Tuesday, October 18, 2022

Science and Fiction

 


Once upon a time (it was in the last century), I was a scientist. My field of research was symbiosis, using green hydra as a research model for interactions between animal hosts and single-celled algae inside host cells -- reef-forming corals are the most well-known example of this kind of relationship, but hydra are easier to grow in the lab, and because they mostly reproduce by asexual budding, you can cultivate relatively uniform clones. I had a couple of incubators stacked with glass trays of one particular clone, and another incubator that gently rocked flasks of a cultured strain of their green algal partner. I had amino acids laced with radioactive isotopes used to track metabolic uptake in the fridge, and an HPLC set up to separate and measure levels of amino acids in animal and algal extracts. One of my postgrads maintained an aquarium containing corals, sea anemones and a couple of clown fish. And so on.

I was also, in the later stages of my science career, a published science fiction author. The Secret of Life, published a few years after I became a full-time writer, and just now republished as a Gollanz Masterwork, is my attempt to write a novel that tapped into my life in the labs, foregrounding the practice and culture of science through the career of its central character, Mariella Anders. It's also a science thriller turning on the speculation, advanced by Peter Davies and others, that all of life on Earth may be decended from microbial life that first evolved on Mars, and the rivalries, politics and commercial chicanery Mariella must navigate to arrive at the truth.

This edition has been lightly edited to make a couple of topographical corrections and fix inconsistencies, continuity glitches and minor rough patches that for the most part are noticeable only to me.
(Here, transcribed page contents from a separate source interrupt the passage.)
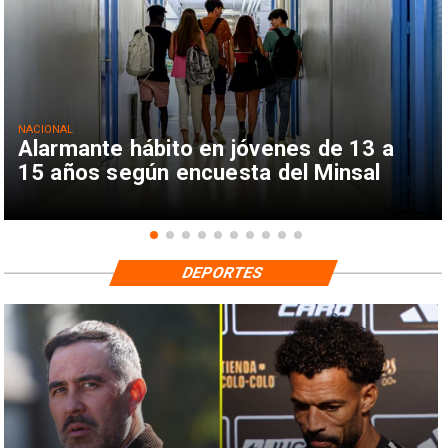
NACIONAL
Alarmante hábito en jóvenes de 13 a
15 años según encuesta del Minsal
DEPORTES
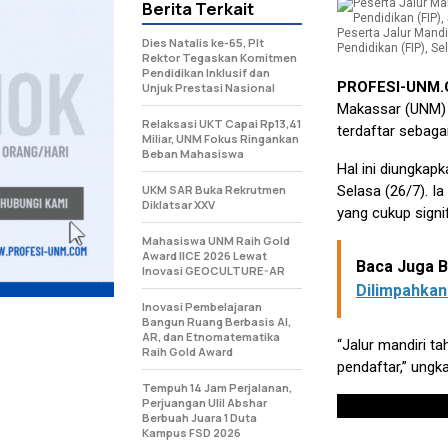
Berita Terkait
Peserta Jalur Mandir
Dies Natalis ke-65, Plt
Pendidikan (FIP), Se
Rektor Tegaskan Komitmen
Pendidikan Inklusif dan
PROFESI-UNM
Unjuk Prestasi Nasional
Makassar (UNM) 
Relaksasi UKT Capai Rp13,41
terdaftar sebaga
Miliar, UNM Fokus Ringankan
Beban Mahasiswa
Hal ini diungkapk
UKM SAR Buka Rekrutmen
Selasa (26/7). I
Diklatsar XXV
yang cukup signif
Mahasiswa UNM Raih Gold
Award IICE 2026 Lewat
Baca Juga Be
Inovasi GEOCULTURE-AR
Dilimpahkan
Inovasi Pembelajaran
Bangun Ruang Berbasis AI,
AR, dan Etnomatematika
“Jalur mandiri t
Raih Gold Award
pendaftar,” ungk
Tempuh 14 Jam Perjalanan,
Perjuangan Ulil Abshar
Berbuah Juara 1 Duta
Kampus FSD 2026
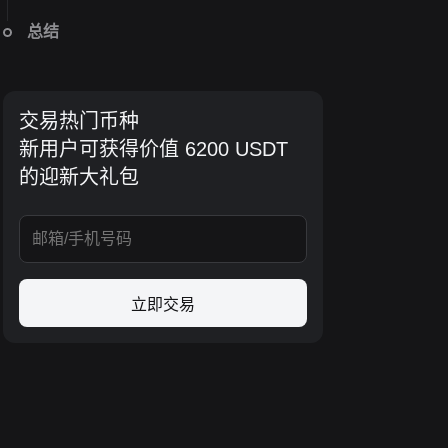
总结
交易热门币种
新用户可获得价值 6200 USDT
的迎新大礼包
立即交易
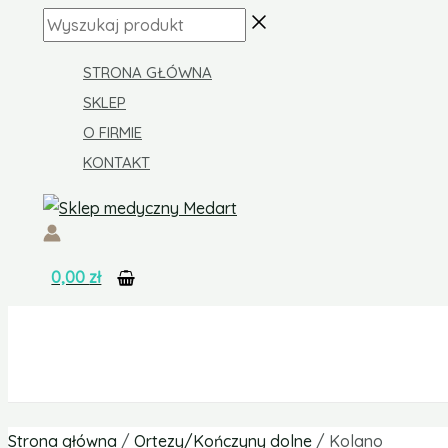
Skip
Wyszukaj
to
produkt
content
STRONA GŁÓWNA
SKLEP
O FIRMIE
KONTAKT
0,00
zł
Strona główna
/
Ortezy/Kończyny dolne
/ Kolano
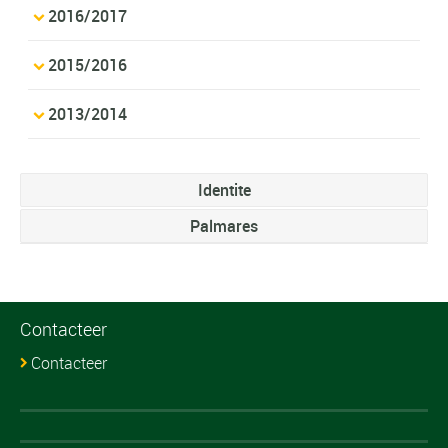
2016/2017
2015/2016
2013/2014
Identite
Palmares
Contacteer
Contacteer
Some of the science has dated, as science often does, and we know far more about Mars now -- especially what it's like to rove about on its surface -- than we did at the turn of the century. But the idea of a global biological crisis involving a protean organism that thwarts attempts to control it does, perhaps, have an interesting resonance with one of our present ongoing crises.

1 Comments:

Blogger Bars and Blood said...

I thoroughly enjoyed The Secret of Life and consumed it over a couple of days after luckily discovering an original hardback quite by chance in a second hand book store. Looking out for more of your stuff. Do I detect a smidgen of Kim Robinson here and there? You two seem to occupy overlapping areas so I would be surprised of you did not swap notes from time to time.